In the U.S., how the government approaches drugs has very little to do with science. The War on Drugs has put the focus on incarceration and enforcement, not on the public health aspects of addiction. We classify drugs based on politics, rather than their actual risk, and inhibit further research that might prove them useful to society.
As far back as his 2004 campaign for the U.S. Senate, Barack Obama has been calling America’s drug war an “utter failure,” but now it finally seems like his administration may be getting serious about enacting tangible reform with the “science-driven” 2013 National Drug Control Strategy released yesterday.
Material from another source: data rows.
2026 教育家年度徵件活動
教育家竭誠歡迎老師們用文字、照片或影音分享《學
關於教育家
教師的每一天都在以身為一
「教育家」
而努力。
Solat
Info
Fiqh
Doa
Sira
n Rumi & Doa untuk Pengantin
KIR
“Drug policy reform should be rooted in neuroscience—not political science,” said Gil Kerlikowske, director of the Office of National Drug Control Policy.
Since Obama’s first drug strategy plan was released in 2010, the White House has been advocating for a “third way” for drug policy reform–something between all-out legalization and the War on Drugs.
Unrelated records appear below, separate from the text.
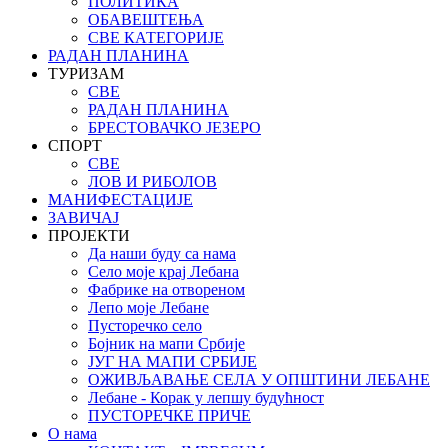
ПОЛИТИКА
ОБАВЕШТЕЊА
СВЕ КАТЕГОРИЈЕ
РАДАН ПЛАНИНА
ТУРИЗАМ
СВЕ
РАДАН ПЛАНИНА
БРЕСТОВАЧКО ЈЕЗЕРО
СПОРТ
СВЕ
ЛОВ И РИБОЛОВ
МАНИФЕСТАЦИЈЕ
ЗАВИЧАЈ
ПРОЈЕКТИ
Да наши буду са нама
Село моје крај Лебана
Фабрике на отвореном
Лепо моје Лебане
Пусторечко село
Бојник на мапи Србије
ЈУГ НА МАПИ СРБИЈЕ
ОЖИВЉАВАЊЕ СЕЛА У ОПШТИНИ ЛЕБАНЕ
Лебане - Корак у лепшу будућност
ПУСТОРЕЧКЕ ПРИЧЕ
О нама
In the 2013 outline, as might be expected from an administration that’s launching a $100 million plan to map the human brain, there’s an emphasis on the neuroscience of addiction and the fact that addiction is a disease to be cured, not a moral failure. It touts itself as a plan “based on science, not ideology.”
According to the White House blog:
This 21st century drug policy outlines a series of evidence-based reforms that treat our Nation’s drug problem as a public health issue, not just a criminal justice issue. This policy underscores what we all know to be true: we cannot arrest or incarcerate our way out of the drug problem.
Reforming Drug Policy With Science
It also notes the economic impact of the War on Drugs: In 2007, “illicit drug use cost taxpayers more than $193 billion in lost productivity, healthcare, and criminal justice costs.”
The new strategy probably won’t spell an end to the drug war, though. It lays out a policy to “eradicate marijuana production” but doesn’t tackle the issue of recent legalization under some state laws, nor does it discuss reforming the laws that put drug users behind bars in the first place, as Think Progress points out.